* TRECHO DO TEXTO:

=-=-=-=-=

Esse certificado de superioridade moral garante à burguesia de esquerda ser deixada em paz para continuar a usufruir de todos os seus privilégios sem culpa: viagens ao exterior, gastos exorbitantes em shopping centers, jantares em restaurantes caros frequentados pelos happy few, roupas de grife, festas abastecidas da droga da moda. Acham natural e bonito e até defender a censura, desde que aplicada aos adversários. Nunca pisaram numa favela, mas odeiam a polícia e fecham os olhos para os traficantes/bandidos vítimas da sociedade: sua relação com os pobres que ela afirma defender é abstrata.

É um fenômeno que mereceria um estudo aprofundado, este da burguesia de esquerda: uma burguesia cuja situação de classe não coincide com sua consciência de classe – porque sua consciência de classe é uma má consciência de classe. Essa burguesia é em tudo burguesa– menos no discurso, radicalmente hostil à “elite branca” que ela própria integra.

A burguesia de esquerda age como se carregasse nas costas todo o peso do mundo, mas a sua cruz é de isopor

Essa esquizofrenia de classe ajuda a entender por que, por exemplo, na eleição municipal do Rio de Janeiro em 2016, o candidato do PSOL foi maioria apenas nos bairros ricos da Zona Sul carioca (e somente aí), povoados por uma juventude que aprendeu, nas salas de aula da Escola com Partido, a odiar a elite à qual pertence, mas na qual não se enxerga nem se reconhece. A periferia em peso votou no candidato evangélico. Muita burrice e ingratidão.

Mas cuidado, leitor: mesmo sendo pobre ou pertencendo a alguma minoria, se você criticar a burguesia de esquerda será execrado e condenado ao desterro simbólico, à morte social diante de pelotões de fuzilamento moral montados às pressas pela “galera do bem” em grupos de WhatsApp. Tempos sombrios.

=-=-=-=-=

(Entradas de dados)
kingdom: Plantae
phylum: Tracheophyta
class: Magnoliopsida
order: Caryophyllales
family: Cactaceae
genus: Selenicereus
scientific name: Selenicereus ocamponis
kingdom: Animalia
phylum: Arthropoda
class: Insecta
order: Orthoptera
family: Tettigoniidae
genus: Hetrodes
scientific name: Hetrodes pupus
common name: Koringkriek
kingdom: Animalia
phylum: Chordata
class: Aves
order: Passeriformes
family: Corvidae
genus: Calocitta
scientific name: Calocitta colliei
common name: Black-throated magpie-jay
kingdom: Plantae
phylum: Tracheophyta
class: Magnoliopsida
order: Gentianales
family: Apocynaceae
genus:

=-=-=-=-=

* PROBLEMAS A RESOLVER:
(a) Copie do texto sobre a burguesia de esquerda a passagem que começa em “Mas cuidado, leitor: mesmo” e termina em “WhatsApp. Tempos sombrios.”.
(b) Escreva a continuação do texto sobre a burguesia de esquerda, a partir da última frase apresentada.
As entradas não desempenham nenhum papel aqui.

* RESULTADOS POR TAREFA:
(a)
Mas cuidado, leitor: mesmo sendo pobre ou pertencendo a alguma minoria, se você criticar a burguesia de esquerda será execrado e condenado ao desterro simbólico, à morte social diante de pelotões de fuzilamento moral montados às pressas pela “galera do bem” em grupos de WhatsApp. Tempos sombrios.

(b)
Voltando à análise do mapeamento das estratégias de perversão da democracia realizado por Noam Chomsky, tema deste e deste artigo, encerro comentando a última, a estratégia do monitoramento:

7 - Monitoramento:

“Por meio do uso de técnicas de pesquisa de opinião, mineração de dados em redes sociais e também dos avanços nas áreas de psicologia e neurobiologia, os donos do poder tem conseguido conhecer melhor o comportamento do indivíduo comum muito mais do que ele mesmo. A monitoração deste comportamento além de alimentar os dados que aperfeiçoam seu modelo psicossocial, oferecem informações que facilitam o controle e a manipulação da opinião pública.”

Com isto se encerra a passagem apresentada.